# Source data

####

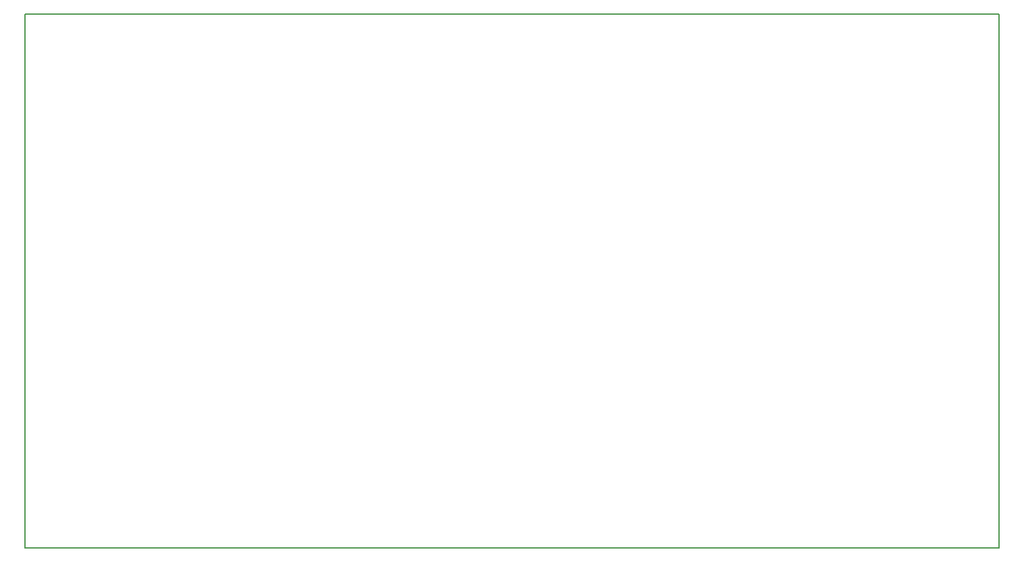
<source format=gm1>
G04*
G04 #@! TF.GenerationSoftware,Altium Limited,Altium Designer,20.0.9 (164)*
G04*
G04 Layer_Color=16711935*
%FSLAX25Y25*%
%MOIN*%
G70*
G01*
G75*
%ADD10C,0.00787*%
D10*
X-2165Y289764D02*
X101181D01*
X-2165D02*
X-2165Y11811D01*
X83465D01*
X504724D01*
X504724Y257087D02*
X504724Y11811D01*
X101181Y289764D02*
X504724D01*
Y257087D02*
Y289764D01*
M02*

</source>
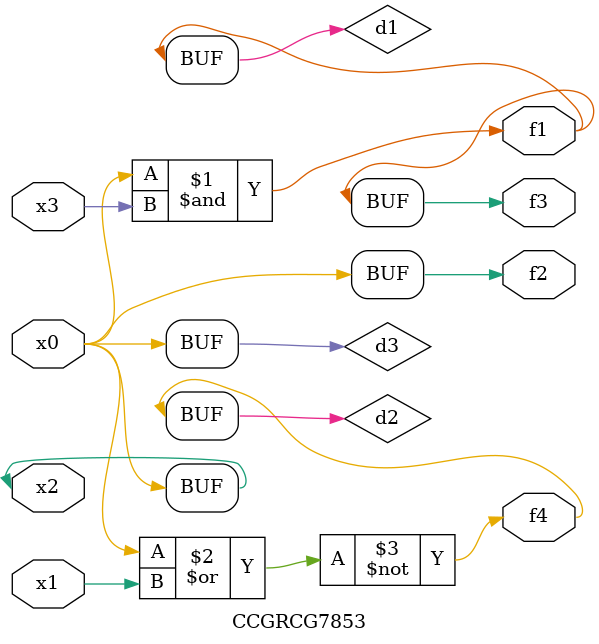
<source format=v>
module CCGRCG7853(
	input x0, x1, x2, x3,
	output f1, f2, f3, f4
);

	wire d1, d2, d3;

	and (d1, x2, x3);
	nor (d2, x0, x1);
	buf (d3, x0, x2);
	assign f1 = d1;
	assign f2 = d3;
	assign f3 = d1;
	assign f4 = d2;
endmodule

</source>
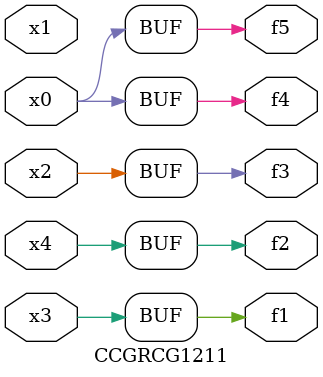
<source format=v>
module CCGRCG1211(
	input x0, x1, x2, x3, x4,
	output f1, f2, f3, f4, f5
);
	assign f1 = x3;
	assign f2 = x4;
	assign f3 = x2;
	assign f4 = x0;
	assign f5 = x0;
endmodule

</source>
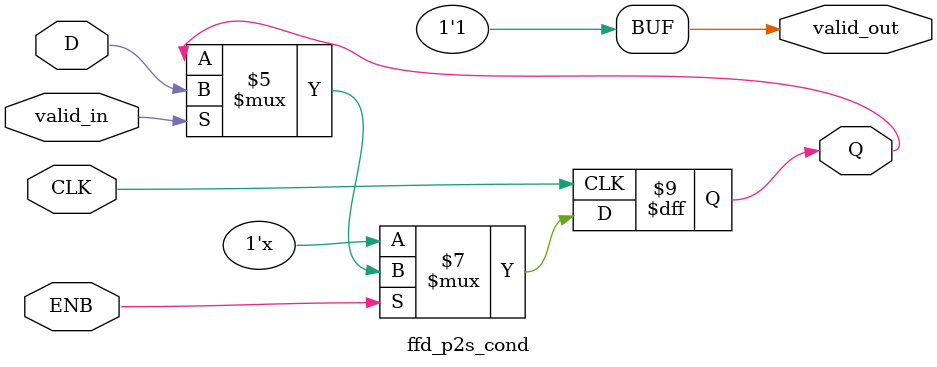
<source format=v>
module ffd_p2s_cond(input CLK,
                    input D,
                    input ENB,
                    input valid_in,
                    output reg Q,
                    output reg valid_out
                    );

  always @ (posedge CLK) begin
    if (ENB) begin
      if (valid_in) begin
        Q <= D;
      end else begin
        Q <= Q;
      end
    end else begin
      Q <= 1'bz;
      // Q <= Q;
    end
  end

  always @ (D) begin
    valid_out = 1'b1;
  end

endmodule

</source>
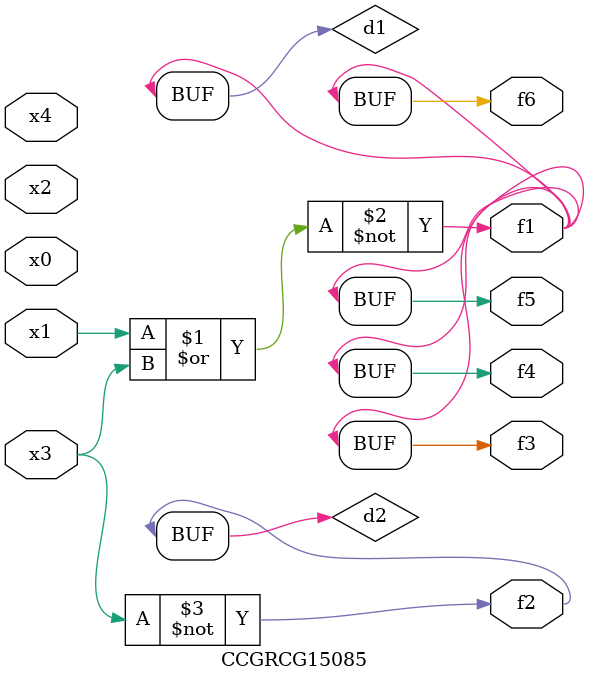
<source format=v>
module CCGRCG15085(
	input x0, x1, x2, x3, x4,
	output f1, f2, f3, f4, f5, f6
);

	wire d1, d2;

	nor (d1, x1, x3);
	not (d2, x3);
	assign f1 = d1;
	assign f2 = d2;
	assign f3 = d1;
	assign f4 = d1;
	assign f5 = d1;
	assign f6 = d1;
endmodule

</source>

####

# Work item
Find the line with "assign f2 = d3;" in the data above, and from there retype each line exactly through the line with "not (d2, x3);", skipping the pictures along the way.

# Task answer
	assign f2 = d3;
	assign f3 = d1;
	assign f4 = d2;
endmodule

</source>
<source format=v>
module CCGRCG1211(
	input x0, x1, x2, x3, x4,
	output f1, f2, f3, f4, f5
);
	assign f1 = x3;
	assign f2 = x4;
	assign f3 = x2;
	assign f4 = x0;
	assign f5 = x0;
endmodule

</source>
<source format=v>
module ffd_p2s_cond(input CLK,
                    input D,
                    input ENB,
                    input valid_in,
                    output reg Q,
                    output reg valid_out
                    );

  always @ (posedge CLK) begin
    if (ENB) begin
      if (valid_in) begin
        Q <= D;
      end else begin
        Q <= Q;
      end
    end else begin
      Q <= 1'bz;
      // Q <= Q;
    end
  end

  always @ (D) begin
    valid_out = 1'b1;
  end

endmodule

</source>
<source format=v>
module CCGRCG15085(
	input x0, x1, x2, x3, x4,
	output f1, f2, f3, f4, f5, f6
);

	wire d1, d2;

	nor (d1, x1, x3);
	not (d2, x3);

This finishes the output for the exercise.